Glycogen-enriched biomass of Arthrospira platensis has increasingly gained attention as a source for bioethanol production. To study the metabolic capabilities of glycogen production in A. platensis C1, a genome-scale metabolic model (GEM) could be a useful tool for predicting cellular behavior and suggesting strategies for glycogen overproduction. New experimentally validated GEM of A. platensis C1 namely iAK888, which has improved metabolic coverage and functionality was employed in this research. The iAK888 is a fully functional compartmentalized GEM consisting of 888 genes, 1,096 reactions, and 994 metabolites. This model was demonstrated to reasonably predict growth and glycogen fluxes under different growth conditions. In addition, iAK888 was further employed to predict the effect of deficiencies of NO3-, PO43-, or SO42- on the growth and glycogen production in A. platensis C1. The simulation results showed that these nutrient limitations led to a decrease in growth flux and an increase in glycogen flux. The experiment of A. platensis C1 confirmed the enhancement of glycogen fluxes after the cells being transferred from normal Zarrouk's medium to either NO3-, PO43-, or SO42--free Zarrouk's media.

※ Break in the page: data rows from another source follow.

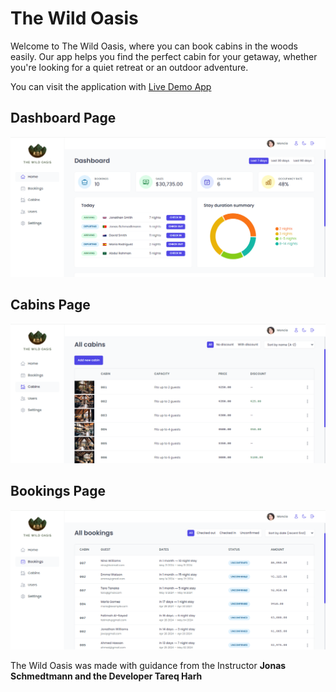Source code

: # The Wild Oasis

Welcome to The Wild Oasis, where you can book cabins in the woods easily. Our app helps you find the perfect cabin for your getaway, whether you're looking for a quiet retreat or an outdoor adventure.

You can visit the application with [Live Demo App](https://tarik-project-the-wild-oasis.netlify.app/)

## Dashboard Page

![Dashboard](./demoImages/image.png)

## Cabins Page

![Cabins](./demoImages/image2.png)

## Bookings Page

![Bookings](./demoImages/image3.png)

The Wild Oasis was made with guidance from the Instructor **Jonas Schmedtmann and the Developer Tareq Harh**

Therefore, iAK888 could be served as a predictive model for glycogen overproduction and a valuable multidisciplinary tool for further studies of this important academic and industrial organism.

Overcoming Intrinsic Restriction Enzyme Barriers Enhances Transformation Efficiency in Arthrospira platensis C1.

The development of a reliable genetic transformation system for Arthrospira platensis has been a long-term goal, mainly for those trying either to improve its performance in large-scale cultivation systems or to enhance its value as food and feed additives. However, so far, most of the attempts to develop such a transformation system have had limited success. In this study, an efficient and stable transformation system for A. platensis C1 was successfully developed. Based on electroporation and transposon techniques, exogenous DNA could be transferred to and stably maintained in the A. platensis C1 genome. Most strains of Arthrospira possess strong restriction barriers, hampering the development of a gene transfer system for this group of cyanobacteria. By using a type I restriction inhibitor and liposomes to protect the DNA from nuclease digestion, the transformation efficiency was significantly improved. The transformants were able to grow on a selective medium for more than eight passages, and the transformed DNA could be detected from the stable transformants. We propose that the intrinsic endonuclease enzymes, particularly the type I restriction enzyme, in A. platensis C1 play an important role in the transformation efficiency of this industrial important cyanobacterium.

Draft genome sequence of Arthrospira platensis C1 (PCC9438).

Arthrospira platensis is a cyanobacterium that is extensively cultivated outdoors on a large commercial scale for consumption as a food for humans and animals. It can be grown in monoculture under highly alkaline conditions, making it attractive for industrial production. Here we describe the complete genome sequence of A. platensis C1 strain and its annotation. The A. platensis C1 genome contains 6,089,210 bp including 6,108 protein-coding genes and 45 RNA genes, and no plasmids. The genome information has been used for further comparative analysis, particularly of metabolic pathways, photosynthetic efficiency and barriers to gene transfer.